KADOKAWAは例の五輪汚職事件で元会長や専務が逮捕あるいは起訴されたことを契機にコーポレイトガバナンスを強化したはずでしたが、今回の一件で実際にはそれが意味を成していないことが明らかになってしまいました。
極秘メールの内容がリークされているということは「栗田さんは複数の経営幹部とCCやBCC等で情報を共有&相談しながらやりとりをしていた」と考えるのが自然でしょう。
その相談相手の中に最高意思決定者である夏野さんが含まれていなかったとは考えにくいので、少なくとも「取締役会を通さずにハッカー集団に4億7千万円を送金する」という判断に夏野さんは同意していた可能性が高いと思います。
恐らく経営幹部さんの中には身代金を支払うことに反対の方たちが複数いて、栗田さんや夏野さんの「暴走」による会社のお金の丁半博打による消失を防ぐために、NewsPicksさんへのリークという手段をご選択されたのではないかなというのが私の見立てです。
今回のNewsPicksさんの記事に対して「攻撃者側を利する内容であり不適切だ」という意見もかなり多いようです。

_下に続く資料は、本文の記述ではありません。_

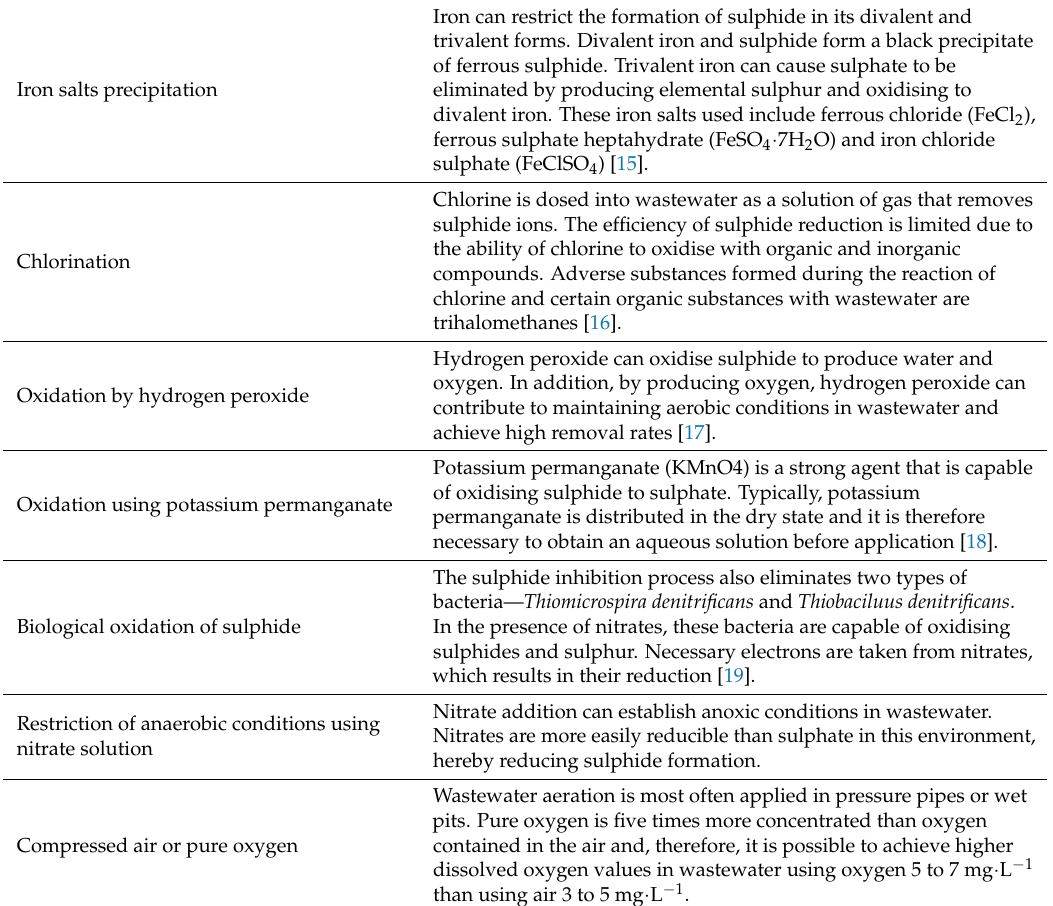
Table 1. Methods of removing odour from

こういった記事により犯人や攻撃者側が新しく情報を得て有利になってしまう可能性があるというのはその通りですが、それは全ての犯罪報道に言えることなので「メリットとデメリットを考慮してケースバイケースで判断すべきである」というのが私の見解です。
例えば特殊詐欺の手口を解説する報道によって彼らのやり方が周知されることにより、その手口によって騙される人が減る可能性は高いのでこの点はメリットと言えます。
しかしその報道によって情報を得た犯罪者側は「この手口は知られてしまったので別のやり方を考えよう」という風に新たな手口を考案します。つまりその報道は犯人側に手口をより洗練させるための情報を与えてしまうというデメリットもあるわけです。
あるいは、そういった報道により「こういったやり方で人を騙せて金を儲けられるのか。自分もやってみよう」という模倣犯が出てくる可能性もあります。
つまり犯罪に関する報道には大抵の場合メリットとデメリットが両方あるわけなので、NewsPicksさんの記事に関してもそういった視点で評価する必要があると思います。
デメリットがあるとすると「なるほどランサムウェアによる脅迫はこういう手順でやるのか」という情報を模倣犯予備軍に提供してしまう点かなと思いますが、前述のようにこれはどういう犯罪報道も同様なので仕方ないことかなと思います。
そういった点を考慮すると、今回の記事に関しては「攻撃者を大きく利するような点は見当たらない」のに対して、KADOKAWAさん社内のガバナンス不全や上層部のコンプライアンス遵守意識の低さを周知することによる「投資家利益」や「他の企業のセキュリティやガバナンス意識の向上」や「犯罪組織へのこれ以上の資金流入の防止」に繋がるというメリットがあると思います。
そういったメリット・デメリットを総合的に判断すると、ハッカー側による攻撃の最中であったとしても(むしろその最中だからこそ)この記事を公開することは十分に社会的意義があるのではないかなというのが私の見解になります。
ちなみにKADOKAWA上層部は6/14のYouTube動画においては「個人情報の漏洩は確認できていない」と発表していましたが、NewsPicksの記事が事実であれば既に6/8の時点で個人情報が流出している可能性を認識していたものと思われます。
つまり6/14の発表に意図的に虚偽を含めて「ハッカーとの交渉がうまくいった場合は実際には発生していた個人情報の漏洩を隠し通すつもりだったのでは」という疑惑が発生することになります。これもまた今後の非常に重要な論点になりそうです。